Page 61 of Come Home to Me

“I don’t know if that makes you feel better or worse,” Jason continues. “But that’s the story as I heard it.”

“When did you see him last?” I manage, wondering about all the texts I never sent, all the calls that never came. What does it all mean? What do I do next? Part of me misses the certainty of Old Sarah. The answer would have been simple. What do I do next? Leave. The answer was always leave. Now? It’s so much more complicated. I stay and I fight and maybe I get hurt, but at least I know I tried.

Jason shoves his hands in his pockets, his suitcoat flaring over his wrists. “Saturday afternoon. I couldn’t get him to answer his phone, so I stopped by his apartment. It was a mess. He was a mess.”

Despite the memory of Frank’s messy living room, of his disheveled hair and face, hope rushes through me.
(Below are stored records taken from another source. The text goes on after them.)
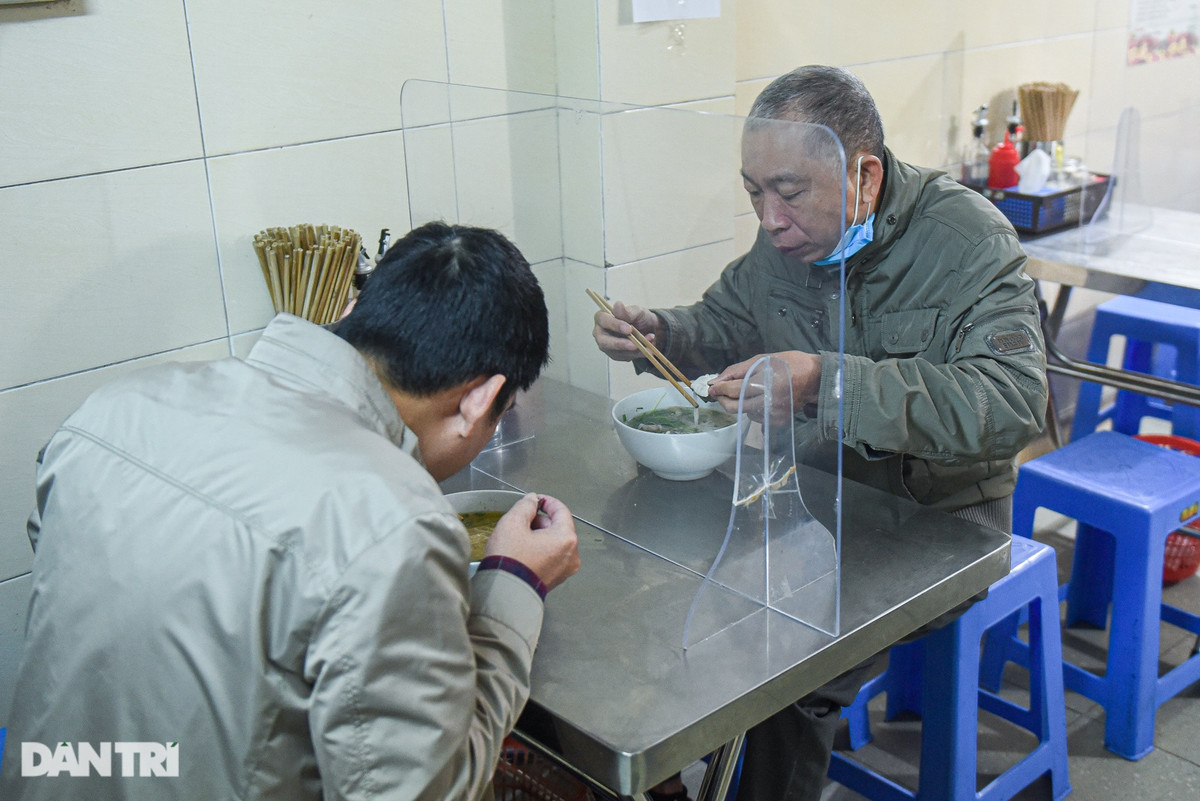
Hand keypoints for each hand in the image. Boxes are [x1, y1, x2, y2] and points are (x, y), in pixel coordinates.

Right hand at [485, 493, 579, 590]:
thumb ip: (525, 506)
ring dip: (539, 536)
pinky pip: (552, 556)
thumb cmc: (510, 559)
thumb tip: (532, 500)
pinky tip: (523, 552)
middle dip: (540, 521)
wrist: (503, 593)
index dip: (547, 501)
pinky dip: (540, 550)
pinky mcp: (556, 579)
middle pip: (558, 527)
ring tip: (519, 539)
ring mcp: (565, 569)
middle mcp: (571, 554)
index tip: (536, 500)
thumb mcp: (512, 523)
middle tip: (521, 522)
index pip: (561, 510)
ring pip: (555, 542)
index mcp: (566, 538)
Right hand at [592, 301, 661, 361]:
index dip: (615, 325)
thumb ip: (627, 311)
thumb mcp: (636, 311)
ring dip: (634, 350)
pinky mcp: (616, 355)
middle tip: (635, 345)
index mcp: (602, 317)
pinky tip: (647, 348)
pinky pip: (625, 357)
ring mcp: (607, 346)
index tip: (629, 329)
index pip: (603, 320)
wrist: (649, 329)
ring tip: (648, 343)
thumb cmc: (639, 317)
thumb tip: (617, 305)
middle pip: (604, 341)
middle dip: (620, 344)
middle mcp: (600, 333)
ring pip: (616, 352)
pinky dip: (638, 353)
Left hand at [706, 351, 821, 424]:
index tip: (712, 388)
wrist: (814, 379)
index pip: (734, 390)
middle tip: (720, 392)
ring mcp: (774, 414)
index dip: (719, 389)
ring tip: (748, 391)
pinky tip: (761, 398)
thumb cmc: (787, 364)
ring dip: (739, 403)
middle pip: (734, 407)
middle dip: (723, 399)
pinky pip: (755, 417)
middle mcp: (769, 401)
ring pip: (743, 413)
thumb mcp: (761, 360)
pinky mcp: (777, 422)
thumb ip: (736, 371)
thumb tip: (715, 381)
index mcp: (766, 382)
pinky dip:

I knew Frank didn’t sleep with Bree.

I knew it.

Him saying he did is the same asshole move I used to make when I wanted to push someone away. Time and time again, I’d combust, say something awful, and then sit in indignant self-righteousness as I got exactly what I wanted—for everyone to leave me alone—all while pretending the world was out to get me.

Jason stares down at the floor before clearing his throat and looking me in the eyes. “Anyway,” he says, “for what it’s worth, he swears he’s done with the drinking. I watched him pour everything down the drain. He promised this wasn’t a relapse, it was just a couple days’ worth of bad decisions.”

I search for words around the buzzing in my brain. “That’s good. I mean, it’s really great.”

Jason puts a hand on my arm. “You haven’t heard from him, have you?”

I shake my head and suck in my lips, desperate not to cry.

He sighs and shakes his head, looking disappointed in his friend. “Frank is head over heels for you.”

“You’ll have to excuse me if I call bullshit on that. It doesn’t feel like I rank very high on his list right now.”

“I wouldn’t give up on him yet. I understand you haven’t known him long enough to know for sure which of the two Franks you’ve met is the real him, but I have. This one? The douchebag who drinks and says shitty things? That’s not him.”

“I know. I don’t know how I know, but I do. It’s just this quiet voice inside me, whispering. Telling me I need to talk to him because this isn’t over. And it’s so rare for that voice to ever say anything nice. I feel like I should listen.”

Jason smiles and puts a hand on my shoulder. “Then listen. Drive right on over to his apartment, make him hear everything you have to say, and then kick him in the balls for being such a dickhead.”

I laugh despite myself. “That sounds like a fabulous idea.”

“Believe me. It is.” Jason hugs me and then pulls away, a wicked smile quirking the corners of his mouth. “Oh, and Sarah?”

“Yeah?”

“While you’re there, kick him once for me. Just for good measure.”